Monday, June 29, 2009

Tony Walton, Michael Jackson and The Wiz that Was

While we are on day five of the no-doubt-it-will-be-tabloid-torrid-soon Michael Jackson news cycle, I thought I would feature some little seen images from what I hope were his happier days.

Emmy, Tony and Oscar winning production, set and costume designer Tony Walton (All That Jazz, Mary Poppins and Broadway's Pippin just to name a few) shared with me his Oscar nominated set and costume work for the 1978 film The Wiz. The film was the adaptation of the hit Broadway musical of the seventies and the African American version of the L. Frank Baum classic The Wizard of Oz. Directed by Sidney Lumet, it featured Diana Ross as Dorothy, Nipsey Russell as the Tinman, Richard Pryor as The Wiz and a young Michael Jackson as The Scarecrow. Lena Horne (Lumet's now former mother in law) played Glinda the Good Witch. (And yes, I thought it was Glenda all these years too).

Walton's sketches for Michael Jackson as the Scarecrow

Tinman Sketch

Sketch for the Cowardly Lion

I was fortunate to work on the publicity for the film although all I can remember was the
great party held at the World Trade Center (which was the location for many of the film's Emerald City scenes). Universal spent a record $24 million on the production, making the movie the must expensive musical made up until that time. Studio execs were worried Ross was too old to effectively play Dorothy and rumor had it she won the coveted role by promising to deliver the pop sensation as The Scarecrow. Sadly Jackson's dance skills were never fully utilized in the film (of course this was pre-Moonwalk days). And even sadder for his fans, he had only one solo number, "You Can't Win" which was at the film's end.

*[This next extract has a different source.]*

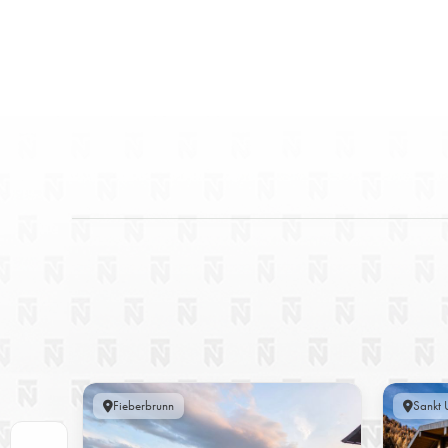
Fieberbrunn
Sankt U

Ross, Russell and Jackson on set

Jackson as The Scarecrow

The multi-talented Walton (one of the most charming men you will ever meet and former husband of Julie Andrews) designed the sets along with Philip Rosenberg, creating a yellow brick road out of Congoleum at the Astoria studios in Queens. Apparently the flooring company came out with a style called Yellow Brick Road in their collection shortly after the film premiered. Many of the film's special effects were created with matte paintings (as evidenced by the Manhattan skyline scenes below) by the Hollywood master Albert Whitlock (no relation!).

Photo Credits: Tony Walton, Universal Pictures.

A side note: While it has been quite a week for notable passings, I have to mention my beloved cat of fifteen years who passed away over the weekend. Binky had hyperthyroid disease for the past five years, a condition which is treatable but eventually leads to kidney disease, heart failure etc. If your animal is losing weight rapidly, I urge you to get him/her checked immediately and begin treatment. The disease is possibly caused by the chemicals found in fabrics and carpet -- I guess all these years of Binky hanging around my interior design office took its toll on him. His passing has certainly taken its toll on me!